00:13:54.560 | Of course, what we really need are better benchmarks.
00:13:57.520 | And so I was pleased to see this initiative from Scale AI.
00:14:01.200 | They describe these benchmarks and leaderboards that can't be gamed,
00:14:05.600 | are uncontaminated and unbiased.
00:14:08.480 | According to these benchmarks, at least,
00:14:10.320 | GPT 4.0 is not a million miles ahead of other models.
00:14:14.160 | This initiative reminds me, at least,
00:14:16.000 | how we should always benchmark models on our own use cases,
00:14:20.320 | because leaderboards chop and change quite a lot.
00:14:23.600 | Notice how the table on the left is quite different
00:14:26.960 | to the one that OpenAI put out on release.
00:14:29.520 | That initiative, by the way,
00:14:30.800 | isn't the only reason to be optimistic about benchmarks,
00:14:33.760 | which I covered in this video on Patreon.

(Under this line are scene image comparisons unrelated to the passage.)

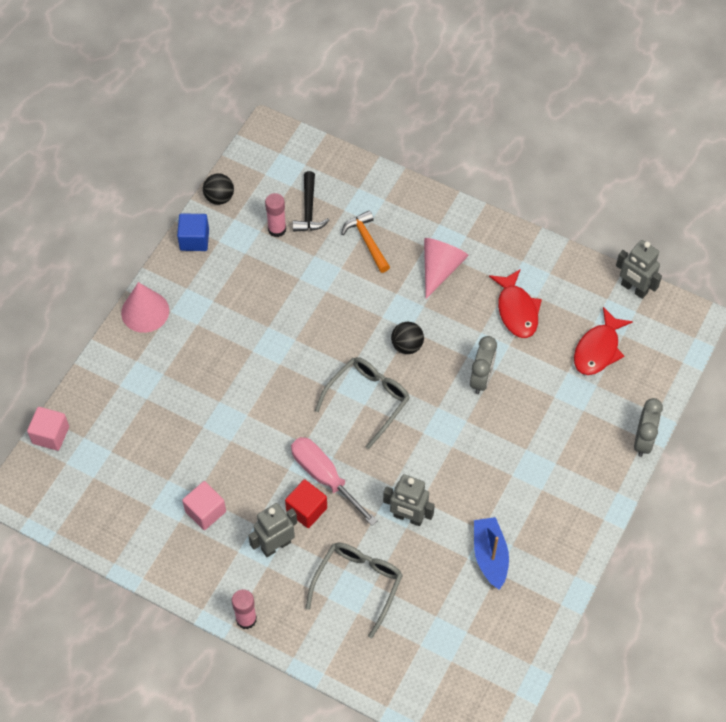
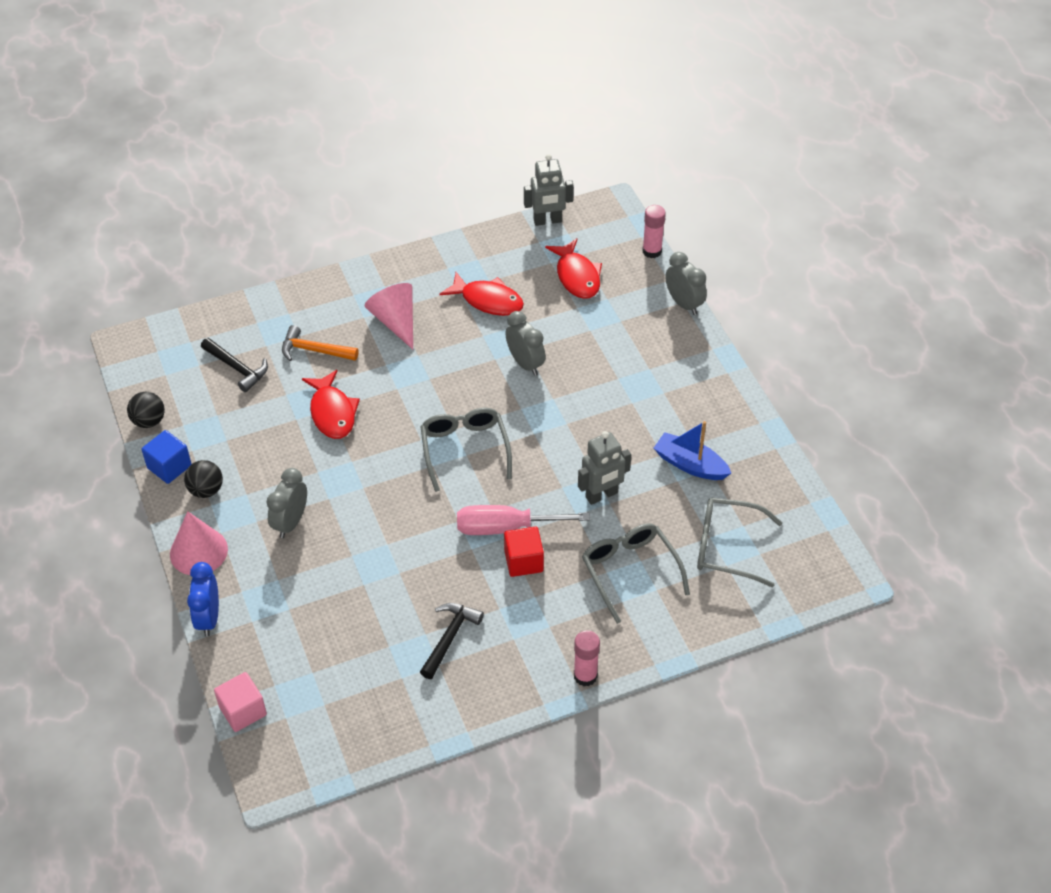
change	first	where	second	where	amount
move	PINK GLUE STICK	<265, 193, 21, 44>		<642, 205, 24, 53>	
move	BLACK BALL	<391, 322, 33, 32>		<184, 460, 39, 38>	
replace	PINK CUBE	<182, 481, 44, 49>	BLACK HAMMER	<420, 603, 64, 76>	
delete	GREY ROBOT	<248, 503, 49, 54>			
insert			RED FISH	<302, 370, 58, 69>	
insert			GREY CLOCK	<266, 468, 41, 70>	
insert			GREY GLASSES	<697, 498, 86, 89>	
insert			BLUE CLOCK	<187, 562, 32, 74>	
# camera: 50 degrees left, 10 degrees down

00:14:36.400 | In short, though, I think just about the only thing we can all agree on
00:14:40.720 | is that the future is about as unpredictable as it has ever been.
00:14:45.360 | In terms of at least referring to AI in academic papers,
00:14:49.120 | you can see the recent exponential increase across virtually every field.
00:14:54.160 | How this all actually plays out, though,
00:14:56.320 | in the real world, in society, with jobs, with embodied physical AI,
00:15:01.280 | we simply don't know.
00:15:02.560 | Thank you, though, for being here with me as we watch it all unfold.
00:15:06.480 | Have a wonderful day.